The building project took twelve years to complete and was said to have cost Ptolemy about eight hundred talents, approximately $3 million at today’s gold rates. A story, which may be apocryphal, attaches to its dedication. It’s said that when it came to placing a dedicatory inscription at its entrance, Sostratus knew he would have to dedicate it to Ptolemy and his wife, but was determined that he would not be forgotten himself. So he had his inscription engraved in the stone, then had it plastered over and the dedication to the Ptolemies etched into the plaster. In time, and hopefully long after Ptolemy’s death, the plaster would then eventually decay and fall away, revealing his words: “Sostratus, son of Dexiphanes the Cnidian, dedicated this to the Saviour Gods, on behalf of all those who sail the seas” (recorded in Lucian of Samosata, How to Write History).

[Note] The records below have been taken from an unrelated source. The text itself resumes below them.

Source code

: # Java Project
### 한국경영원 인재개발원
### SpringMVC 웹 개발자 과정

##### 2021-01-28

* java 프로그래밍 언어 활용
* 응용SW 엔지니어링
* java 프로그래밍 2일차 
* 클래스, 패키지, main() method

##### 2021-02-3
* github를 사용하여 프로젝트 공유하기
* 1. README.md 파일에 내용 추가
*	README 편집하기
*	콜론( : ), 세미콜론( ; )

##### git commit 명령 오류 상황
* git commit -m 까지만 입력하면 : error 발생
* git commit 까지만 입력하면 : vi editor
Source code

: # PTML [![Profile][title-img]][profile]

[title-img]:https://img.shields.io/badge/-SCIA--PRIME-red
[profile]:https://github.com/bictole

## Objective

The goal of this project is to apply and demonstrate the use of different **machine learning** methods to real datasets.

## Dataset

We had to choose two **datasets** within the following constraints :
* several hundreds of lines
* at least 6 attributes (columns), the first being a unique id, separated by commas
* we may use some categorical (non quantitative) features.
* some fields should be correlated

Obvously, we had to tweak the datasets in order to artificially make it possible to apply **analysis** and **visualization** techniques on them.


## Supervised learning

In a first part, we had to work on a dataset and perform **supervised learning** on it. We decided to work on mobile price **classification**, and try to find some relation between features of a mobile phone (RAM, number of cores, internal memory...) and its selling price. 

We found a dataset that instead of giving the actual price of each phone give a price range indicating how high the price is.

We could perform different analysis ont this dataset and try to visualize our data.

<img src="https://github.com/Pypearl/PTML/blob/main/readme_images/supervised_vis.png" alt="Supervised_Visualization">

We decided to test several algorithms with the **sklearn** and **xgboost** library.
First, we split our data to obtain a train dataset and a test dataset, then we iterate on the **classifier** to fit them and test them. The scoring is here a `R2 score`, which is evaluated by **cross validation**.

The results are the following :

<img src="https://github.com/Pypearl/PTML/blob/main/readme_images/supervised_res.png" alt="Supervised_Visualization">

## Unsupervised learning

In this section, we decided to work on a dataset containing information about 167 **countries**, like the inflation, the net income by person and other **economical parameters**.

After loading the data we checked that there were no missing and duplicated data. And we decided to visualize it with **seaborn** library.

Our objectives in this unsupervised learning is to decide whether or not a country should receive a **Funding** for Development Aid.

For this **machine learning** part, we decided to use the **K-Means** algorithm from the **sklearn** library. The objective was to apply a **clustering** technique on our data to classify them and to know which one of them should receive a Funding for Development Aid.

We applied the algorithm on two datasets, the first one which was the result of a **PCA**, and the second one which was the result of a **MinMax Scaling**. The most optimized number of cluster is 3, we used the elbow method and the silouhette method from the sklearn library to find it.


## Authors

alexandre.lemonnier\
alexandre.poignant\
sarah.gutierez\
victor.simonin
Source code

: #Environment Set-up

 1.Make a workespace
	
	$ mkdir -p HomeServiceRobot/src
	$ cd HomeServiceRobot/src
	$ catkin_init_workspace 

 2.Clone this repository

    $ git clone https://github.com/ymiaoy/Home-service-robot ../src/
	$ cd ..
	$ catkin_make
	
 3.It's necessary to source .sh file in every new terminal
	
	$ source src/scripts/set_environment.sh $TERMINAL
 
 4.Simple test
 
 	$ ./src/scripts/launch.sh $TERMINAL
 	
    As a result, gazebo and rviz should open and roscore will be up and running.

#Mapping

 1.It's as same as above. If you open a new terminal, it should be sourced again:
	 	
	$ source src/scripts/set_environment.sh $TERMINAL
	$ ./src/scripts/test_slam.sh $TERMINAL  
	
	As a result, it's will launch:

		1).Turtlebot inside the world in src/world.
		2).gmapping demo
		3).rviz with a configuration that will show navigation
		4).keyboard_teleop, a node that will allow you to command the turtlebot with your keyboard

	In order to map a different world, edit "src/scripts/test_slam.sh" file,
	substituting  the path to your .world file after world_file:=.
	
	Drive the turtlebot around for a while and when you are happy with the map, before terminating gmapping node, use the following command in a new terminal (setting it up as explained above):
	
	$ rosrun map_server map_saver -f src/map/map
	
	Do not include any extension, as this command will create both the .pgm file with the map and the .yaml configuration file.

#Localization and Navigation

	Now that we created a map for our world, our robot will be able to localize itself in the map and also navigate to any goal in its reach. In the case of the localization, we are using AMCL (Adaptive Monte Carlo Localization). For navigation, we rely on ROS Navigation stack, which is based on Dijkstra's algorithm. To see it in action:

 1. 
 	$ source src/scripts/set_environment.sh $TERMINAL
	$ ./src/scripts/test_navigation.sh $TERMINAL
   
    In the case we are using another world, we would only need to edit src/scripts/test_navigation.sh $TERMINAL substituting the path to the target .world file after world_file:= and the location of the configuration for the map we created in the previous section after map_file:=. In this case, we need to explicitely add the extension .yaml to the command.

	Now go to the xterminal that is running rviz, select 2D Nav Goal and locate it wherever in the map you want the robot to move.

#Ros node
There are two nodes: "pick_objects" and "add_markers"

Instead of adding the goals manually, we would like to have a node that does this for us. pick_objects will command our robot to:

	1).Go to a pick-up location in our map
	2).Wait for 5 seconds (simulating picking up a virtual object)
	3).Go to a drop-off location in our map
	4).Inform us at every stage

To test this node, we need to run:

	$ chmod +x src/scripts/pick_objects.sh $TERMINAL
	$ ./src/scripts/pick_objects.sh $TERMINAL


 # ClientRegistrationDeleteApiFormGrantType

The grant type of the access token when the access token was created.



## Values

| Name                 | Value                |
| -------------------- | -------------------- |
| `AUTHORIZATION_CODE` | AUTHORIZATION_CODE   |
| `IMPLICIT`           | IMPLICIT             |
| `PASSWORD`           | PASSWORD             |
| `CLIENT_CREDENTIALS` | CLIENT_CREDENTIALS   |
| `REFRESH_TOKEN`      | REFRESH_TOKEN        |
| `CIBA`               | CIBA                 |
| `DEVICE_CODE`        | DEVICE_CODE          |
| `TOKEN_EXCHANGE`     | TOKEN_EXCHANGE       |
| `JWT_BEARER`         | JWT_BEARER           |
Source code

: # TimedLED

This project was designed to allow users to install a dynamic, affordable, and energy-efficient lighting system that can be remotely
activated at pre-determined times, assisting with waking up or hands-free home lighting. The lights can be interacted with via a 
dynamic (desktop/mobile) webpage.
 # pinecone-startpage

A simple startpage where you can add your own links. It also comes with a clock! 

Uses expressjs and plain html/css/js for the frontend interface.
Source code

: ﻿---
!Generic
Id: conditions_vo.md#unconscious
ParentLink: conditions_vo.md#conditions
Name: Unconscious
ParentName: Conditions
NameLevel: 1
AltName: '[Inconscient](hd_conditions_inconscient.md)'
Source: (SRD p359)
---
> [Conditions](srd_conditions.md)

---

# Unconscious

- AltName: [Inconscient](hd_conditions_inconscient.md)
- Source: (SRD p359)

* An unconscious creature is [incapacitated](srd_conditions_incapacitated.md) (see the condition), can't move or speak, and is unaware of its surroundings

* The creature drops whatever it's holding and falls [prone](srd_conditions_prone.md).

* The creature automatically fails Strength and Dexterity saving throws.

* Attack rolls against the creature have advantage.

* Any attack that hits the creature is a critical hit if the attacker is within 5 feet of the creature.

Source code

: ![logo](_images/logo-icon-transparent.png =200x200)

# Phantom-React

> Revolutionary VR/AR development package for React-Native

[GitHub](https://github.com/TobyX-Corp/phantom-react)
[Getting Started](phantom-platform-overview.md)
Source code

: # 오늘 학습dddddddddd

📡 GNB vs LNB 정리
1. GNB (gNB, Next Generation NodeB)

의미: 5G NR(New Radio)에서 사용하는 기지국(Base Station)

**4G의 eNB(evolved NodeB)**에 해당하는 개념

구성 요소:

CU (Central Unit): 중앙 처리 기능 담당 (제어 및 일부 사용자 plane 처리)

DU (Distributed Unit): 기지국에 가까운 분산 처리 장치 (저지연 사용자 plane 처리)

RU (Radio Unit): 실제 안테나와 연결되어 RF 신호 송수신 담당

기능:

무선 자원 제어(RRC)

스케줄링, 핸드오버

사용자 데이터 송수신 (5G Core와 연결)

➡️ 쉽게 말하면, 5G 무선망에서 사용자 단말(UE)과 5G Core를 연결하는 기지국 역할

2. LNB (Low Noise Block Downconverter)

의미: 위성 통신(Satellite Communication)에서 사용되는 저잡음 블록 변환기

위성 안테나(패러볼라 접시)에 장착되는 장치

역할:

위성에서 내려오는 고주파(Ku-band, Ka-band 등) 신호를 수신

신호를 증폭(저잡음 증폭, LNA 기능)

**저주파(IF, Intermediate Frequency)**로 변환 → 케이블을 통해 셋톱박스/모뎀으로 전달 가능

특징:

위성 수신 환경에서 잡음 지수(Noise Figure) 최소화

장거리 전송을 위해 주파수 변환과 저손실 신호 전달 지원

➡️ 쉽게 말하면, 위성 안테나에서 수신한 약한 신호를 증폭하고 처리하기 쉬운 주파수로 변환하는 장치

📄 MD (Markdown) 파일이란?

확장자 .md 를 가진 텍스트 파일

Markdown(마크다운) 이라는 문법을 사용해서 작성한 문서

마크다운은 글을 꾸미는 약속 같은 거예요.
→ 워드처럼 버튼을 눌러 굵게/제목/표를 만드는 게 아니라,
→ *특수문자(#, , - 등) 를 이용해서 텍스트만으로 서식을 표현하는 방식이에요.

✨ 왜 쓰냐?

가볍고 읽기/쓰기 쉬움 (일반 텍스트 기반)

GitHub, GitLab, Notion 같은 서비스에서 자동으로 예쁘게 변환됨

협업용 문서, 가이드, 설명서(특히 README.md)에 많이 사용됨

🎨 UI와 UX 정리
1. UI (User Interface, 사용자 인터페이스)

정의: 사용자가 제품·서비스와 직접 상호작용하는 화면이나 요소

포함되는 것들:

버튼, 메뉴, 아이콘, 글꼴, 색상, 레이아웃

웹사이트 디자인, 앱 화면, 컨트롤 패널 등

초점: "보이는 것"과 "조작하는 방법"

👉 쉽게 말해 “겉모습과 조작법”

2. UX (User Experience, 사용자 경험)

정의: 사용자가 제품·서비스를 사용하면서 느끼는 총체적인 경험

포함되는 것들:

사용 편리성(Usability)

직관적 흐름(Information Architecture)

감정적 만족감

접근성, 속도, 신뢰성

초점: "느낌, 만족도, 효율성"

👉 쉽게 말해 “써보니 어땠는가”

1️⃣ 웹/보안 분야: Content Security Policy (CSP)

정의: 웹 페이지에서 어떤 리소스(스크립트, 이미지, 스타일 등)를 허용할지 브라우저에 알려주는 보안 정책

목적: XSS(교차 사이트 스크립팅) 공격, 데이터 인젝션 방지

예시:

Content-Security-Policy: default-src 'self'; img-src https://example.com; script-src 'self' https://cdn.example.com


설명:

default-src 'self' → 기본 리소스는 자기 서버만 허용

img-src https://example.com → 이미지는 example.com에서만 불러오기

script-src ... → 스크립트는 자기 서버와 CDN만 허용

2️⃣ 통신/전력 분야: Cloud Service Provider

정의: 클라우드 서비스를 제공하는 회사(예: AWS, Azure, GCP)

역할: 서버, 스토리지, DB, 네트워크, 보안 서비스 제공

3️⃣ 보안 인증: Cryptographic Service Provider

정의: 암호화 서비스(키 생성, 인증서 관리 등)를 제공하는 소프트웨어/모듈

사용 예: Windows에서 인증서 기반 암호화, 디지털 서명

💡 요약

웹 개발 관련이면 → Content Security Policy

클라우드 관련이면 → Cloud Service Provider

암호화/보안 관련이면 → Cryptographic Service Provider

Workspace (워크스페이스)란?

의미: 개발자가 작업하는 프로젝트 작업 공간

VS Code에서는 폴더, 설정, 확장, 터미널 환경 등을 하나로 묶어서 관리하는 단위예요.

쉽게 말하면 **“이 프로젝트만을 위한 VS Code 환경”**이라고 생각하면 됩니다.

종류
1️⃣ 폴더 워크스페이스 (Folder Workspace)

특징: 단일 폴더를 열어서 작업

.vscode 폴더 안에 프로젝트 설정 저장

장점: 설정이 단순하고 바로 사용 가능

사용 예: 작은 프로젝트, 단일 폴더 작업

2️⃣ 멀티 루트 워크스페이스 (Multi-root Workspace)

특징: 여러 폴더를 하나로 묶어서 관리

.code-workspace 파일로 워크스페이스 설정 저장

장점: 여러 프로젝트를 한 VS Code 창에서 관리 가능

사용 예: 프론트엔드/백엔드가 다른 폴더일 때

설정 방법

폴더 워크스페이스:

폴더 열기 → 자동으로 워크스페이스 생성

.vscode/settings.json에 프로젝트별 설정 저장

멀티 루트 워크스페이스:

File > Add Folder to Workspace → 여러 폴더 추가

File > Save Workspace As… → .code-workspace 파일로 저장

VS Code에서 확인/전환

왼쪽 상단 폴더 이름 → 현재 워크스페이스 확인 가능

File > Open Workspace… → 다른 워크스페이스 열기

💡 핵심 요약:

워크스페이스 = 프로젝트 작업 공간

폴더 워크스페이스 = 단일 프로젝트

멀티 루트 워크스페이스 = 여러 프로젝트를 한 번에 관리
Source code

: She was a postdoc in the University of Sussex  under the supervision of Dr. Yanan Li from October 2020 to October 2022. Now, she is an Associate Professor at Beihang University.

Certainly this is the inscription that Strabo and other classical authors record as being carved into the lighthouse. Whether or not it was what Ptolemy saw at its dedication will forever remain unknown.

And Sostratus certainly built the lighthouse to last. Surviving several tsunamis and a devastating succession of earthquake swarms, it was still working when the Arabs took the city in AD 642, though about fifty years later the reflector was damaged by an earthquake. Around AD 1165 the Moorish traveler Yusuf Ibn al-Shaikh saw that the building was still in use and confirmed its construction in three levels, adding that the base was constructed of massive red granite blocks, joined with molten lead rather than mortar to strengthen it against the pounding waves. He also gives us a rare glimpse inside the building, describing how at that time the first section housed government offices and a military barracks together with stabling for at least three hundred horses. Above this in the octagonal section, refreshment stalls sold fruit and roasted meats to tourists who had climbed the tower to marvel at the statues that decorated the balconies. Above these a higher balcony gave visitors a panoramic view over the city and the sea beyond.

The third section had changed its use by al-Shaikh’s day. The cylindrical tower no longer contained the cresset for the beacon fire, but a small mosque now took its place. Perhaps above this, and crowning the whole structure, the colossal statue of Poseidon, god of the sea, leaning on his trident, still looked down on the tourists crowding around his feet.

However, by the time the fourteenth-century Arab voyager Ibn Battuta, on his way to China, reached Alexandria, the Pharos was in its death throes:

 
At length we reached Alexandria [on April 5, 1326]. . . . I went to see the lighthouse on this occasion and found one of its faces in ruins. It is a very high square building. . . . It is situated on a mound and lies three miles from the city on a long tongue of land which juts out into the sea from close by the city wall, so that the lighthouse cannot be reached by land except from the city. On my return to the city in 1349 I visited the lighthouse again and found that it had fallen into so ruinous a condition that it was not possible to enter it.

Ibn Battuta, Travels in Asia and Africa, p. 47

 
A sad end for such an extraordinary monument, yet for a building of forty stories’ height to survive for more than fifteen hundred years in an active seismic zone was little short of miraculous. And way back in those heady days when Ptolemy and Sostratus saw their colossal dream rising on the tiny barren island, they must surely have realized that now Alexandria truly was “the Light of the World.”